Baca juga: Kementan gencarkan hilirisasi singkong bernilai jual tinggi

"Padahal kita tahu singkong selain bisa diolah menjadi gaplek, tapioka, dan pati termodifikasi juga bisa diolah menjadi bioethanol, dextrime, juga sarbitol yang bernilai ekonomi tinggi," katanya. 

Lampung juga, lanjutnya, memiliki komoditi tebu, salah satu yang terbesar di Indonesia. Namun hilirisasi tebu juga belum jalan. Sebagian besar pabrik gula baru memproduksi Gula Kristal Putih (GKP). Padahal bila diproses lebih lanjut bisa menjadi bioethanol. Ampas tebu bisa diolah untuk memproduksi listrik.

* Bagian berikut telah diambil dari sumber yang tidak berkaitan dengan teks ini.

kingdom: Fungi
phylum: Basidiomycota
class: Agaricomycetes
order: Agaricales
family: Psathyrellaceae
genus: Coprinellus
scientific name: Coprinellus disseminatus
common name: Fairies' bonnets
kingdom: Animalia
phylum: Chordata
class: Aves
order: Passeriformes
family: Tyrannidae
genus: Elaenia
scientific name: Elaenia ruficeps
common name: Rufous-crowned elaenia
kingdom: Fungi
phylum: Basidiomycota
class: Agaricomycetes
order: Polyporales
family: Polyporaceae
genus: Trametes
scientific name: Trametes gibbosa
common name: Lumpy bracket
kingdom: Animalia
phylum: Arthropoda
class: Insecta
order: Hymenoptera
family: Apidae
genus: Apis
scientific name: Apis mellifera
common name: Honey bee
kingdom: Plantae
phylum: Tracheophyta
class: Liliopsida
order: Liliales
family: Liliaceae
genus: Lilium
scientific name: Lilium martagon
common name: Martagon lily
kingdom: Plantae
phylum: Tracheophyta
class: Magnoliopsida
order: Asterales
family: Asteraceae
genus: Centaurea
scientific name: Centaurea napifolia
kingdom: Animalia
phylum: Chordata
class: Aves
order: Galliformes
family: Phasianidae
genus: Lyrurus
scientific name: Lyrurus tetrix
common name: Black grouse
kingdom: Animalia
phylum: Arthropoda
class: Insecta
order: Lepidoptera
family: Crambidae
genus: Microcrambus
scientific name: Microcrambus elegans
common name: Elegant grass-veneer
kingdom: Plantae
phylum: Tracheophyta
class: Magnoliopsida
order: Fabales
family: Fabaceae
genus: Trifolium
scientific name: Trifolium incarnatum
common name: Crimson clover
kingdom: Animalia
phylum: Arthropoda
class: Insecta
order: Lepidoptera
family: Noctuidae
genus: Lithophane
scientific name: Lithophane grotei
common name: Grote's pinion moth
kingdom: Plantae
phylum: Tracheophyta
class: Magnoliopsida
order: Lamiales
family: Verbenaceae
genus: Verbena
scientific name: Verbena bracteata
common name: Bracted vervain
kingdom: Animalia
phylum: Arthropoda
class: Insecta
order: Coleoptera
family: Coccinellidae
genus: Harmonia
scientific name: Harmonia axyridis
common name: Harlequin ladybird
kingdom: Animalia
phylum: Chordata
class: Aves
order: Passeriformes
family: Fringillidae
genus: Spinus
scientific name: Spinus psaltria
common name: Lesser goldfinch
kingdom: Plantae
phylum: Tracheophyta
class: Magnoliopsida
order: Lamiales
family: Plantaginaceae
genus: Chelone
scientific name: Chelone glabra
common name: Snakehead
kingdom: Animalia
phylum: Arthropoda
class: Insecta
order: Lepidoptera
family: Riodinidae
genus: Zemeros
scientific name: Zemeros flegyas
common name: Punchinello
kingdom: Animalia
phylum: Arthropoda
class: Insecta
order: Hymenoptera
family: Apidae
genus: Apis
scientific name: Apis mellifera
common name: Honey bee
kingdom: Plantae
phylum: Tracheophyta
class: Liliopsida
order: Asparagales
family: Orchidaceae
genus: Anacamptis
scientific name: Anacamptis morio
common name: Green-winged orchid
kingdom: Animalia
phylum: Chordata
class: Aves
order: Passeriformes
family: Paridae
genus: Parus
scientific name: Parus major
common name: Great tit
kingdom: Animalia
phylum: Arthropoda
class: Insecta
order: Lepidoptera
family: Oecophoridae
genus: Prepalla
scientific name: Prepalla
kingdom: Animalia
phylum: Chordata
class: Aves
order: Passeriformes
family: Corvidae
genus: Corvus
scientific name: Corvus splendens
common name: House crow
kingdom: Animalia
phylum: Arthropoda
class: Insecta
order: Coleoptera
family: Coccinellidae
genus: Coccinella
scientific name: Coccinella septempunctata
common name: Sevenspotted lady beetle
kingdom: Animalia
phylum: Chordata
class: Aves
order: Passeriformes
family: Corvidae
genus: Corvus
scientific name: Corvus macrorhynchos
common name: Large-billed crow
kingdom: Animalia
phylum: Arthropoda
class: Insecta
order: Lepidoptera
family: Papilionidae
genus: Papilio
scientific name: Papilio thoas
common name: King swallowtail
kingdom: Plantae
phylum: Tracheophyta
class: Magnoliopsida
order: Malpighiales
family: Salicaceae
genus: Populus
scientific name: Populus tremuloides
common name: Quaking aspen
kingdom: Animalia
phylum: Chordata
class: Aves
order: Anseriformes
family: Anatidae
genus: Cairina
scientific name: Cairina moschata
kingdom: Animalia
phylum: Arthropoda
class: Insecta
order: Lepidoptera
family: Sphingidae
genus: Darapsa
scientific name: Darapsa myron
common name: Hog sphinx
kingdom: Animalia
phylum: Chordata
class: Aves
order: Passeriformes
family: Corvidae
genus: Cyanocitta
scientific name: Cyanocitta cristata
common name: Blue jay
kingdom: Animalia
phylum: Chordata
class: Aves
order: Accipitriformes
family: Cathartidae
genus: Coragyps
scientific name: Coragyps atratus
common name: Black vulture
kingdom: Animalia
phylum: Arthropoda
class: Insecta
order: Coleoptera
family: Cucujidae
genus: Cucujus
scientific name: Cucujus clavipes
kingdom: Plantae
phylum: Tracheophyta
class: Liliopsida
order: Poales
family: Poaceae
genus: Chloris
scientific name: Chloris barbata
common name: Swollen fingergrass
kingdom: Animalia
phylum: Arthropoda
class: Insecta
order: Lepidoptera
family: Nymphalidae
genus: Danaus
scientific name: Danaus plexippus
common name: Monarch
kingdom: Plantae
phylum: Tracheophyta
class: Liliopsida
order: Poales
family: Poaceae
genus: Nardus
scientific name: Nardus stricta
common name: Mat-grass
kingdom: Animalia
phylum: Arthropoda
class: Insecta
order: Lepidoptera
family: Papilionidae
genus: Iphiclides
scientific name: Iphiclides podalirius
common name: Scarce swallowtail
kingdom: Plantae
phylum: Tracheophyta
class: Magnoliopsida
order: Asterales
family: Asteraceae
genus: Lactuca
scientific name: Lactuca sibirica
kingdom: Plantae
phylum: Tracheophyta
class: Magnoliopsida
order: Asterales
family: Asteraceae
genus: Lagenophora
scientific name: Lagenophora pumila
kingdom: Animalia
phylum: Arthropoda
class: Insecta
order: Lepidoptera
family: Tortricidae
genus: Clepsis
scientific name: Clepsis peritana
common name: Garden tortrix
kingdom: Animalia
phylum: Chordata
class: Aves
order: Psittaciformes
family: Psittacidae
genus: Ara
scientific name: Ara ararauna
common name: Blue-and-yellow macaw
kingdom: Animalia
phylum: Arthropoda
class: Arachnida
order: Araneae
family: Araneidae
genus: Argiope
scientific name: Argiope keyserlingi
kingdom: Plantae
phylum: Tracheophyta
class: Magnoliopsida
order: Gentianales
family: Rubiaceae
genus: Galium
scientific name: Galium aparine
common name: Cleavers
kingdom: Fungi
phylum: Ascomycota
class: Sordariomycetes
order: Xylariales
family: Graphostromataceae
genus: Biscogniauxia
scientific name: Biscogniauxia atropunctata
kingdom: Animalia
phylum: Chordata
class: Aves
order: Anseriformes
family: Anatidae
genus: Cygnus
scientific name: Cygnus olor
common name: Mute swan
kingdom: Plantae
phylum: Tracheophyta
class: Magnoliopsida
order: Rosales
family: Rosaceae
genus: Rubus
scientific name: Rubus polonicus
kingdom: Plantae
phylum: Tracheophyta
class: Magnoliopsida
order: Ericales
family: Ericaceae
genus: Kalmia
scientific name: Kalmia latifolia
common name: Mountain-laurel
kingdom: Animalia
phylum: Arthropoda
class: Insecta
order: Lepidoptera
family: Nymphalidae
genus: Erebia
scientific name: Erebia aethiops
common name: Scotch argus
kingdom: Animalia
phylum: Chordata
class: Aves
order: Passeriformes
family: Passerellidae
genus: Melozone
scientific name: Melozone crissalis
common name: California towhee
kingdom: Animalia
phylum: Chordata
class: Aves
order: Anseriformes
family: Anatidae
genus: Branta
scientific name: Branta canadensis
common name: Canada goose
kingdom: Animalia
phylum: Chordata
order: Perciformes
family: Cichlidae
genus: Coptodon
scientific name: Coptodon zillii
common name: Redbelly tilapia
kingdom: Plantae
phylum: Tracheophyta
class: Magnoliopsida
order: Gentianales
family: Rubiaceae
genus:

Kalau saja hilirisasi produknya berjalan dan mampu menghasilkan produk yang memiliki nilai tinggi, maka akan mendongkrak peningkatan devisa daerah dan negara, peningkatan penyerapan tenaga kerja, dan mendongkrak kesejahteraan petani.

"Tentu, program hilirisasi ini tidak bisa jalan begitu saja. Pemerintah daerah, pelaku industri, dan masyarakat petani tidak bisa jalan sendiri. Sinergitas dan kolaborasi dengan seluruh pemangku kepentingan menjadi keniscayaan. Hilirisasi dijalankan secara bersama dengan berbasis pada hasil riset, penelitian, dan berbagai kajian yang berkualitas," katanya. Pada tahap ini, lanjutnya, peran perguruan tinggi, BRIN dan lembaga lain menjadi sangat strategis.

Tentu selaku anggota DPD RI mewakili masyarakat Lampung, Bustami siap untuk terus mendorong dan mengawal program hilirisasi ini bisa segera diwujudkan. Karena hanya dengan program hilirisasi ini maka produk produk unggulan Lampung akan menjadi lebih bernilai.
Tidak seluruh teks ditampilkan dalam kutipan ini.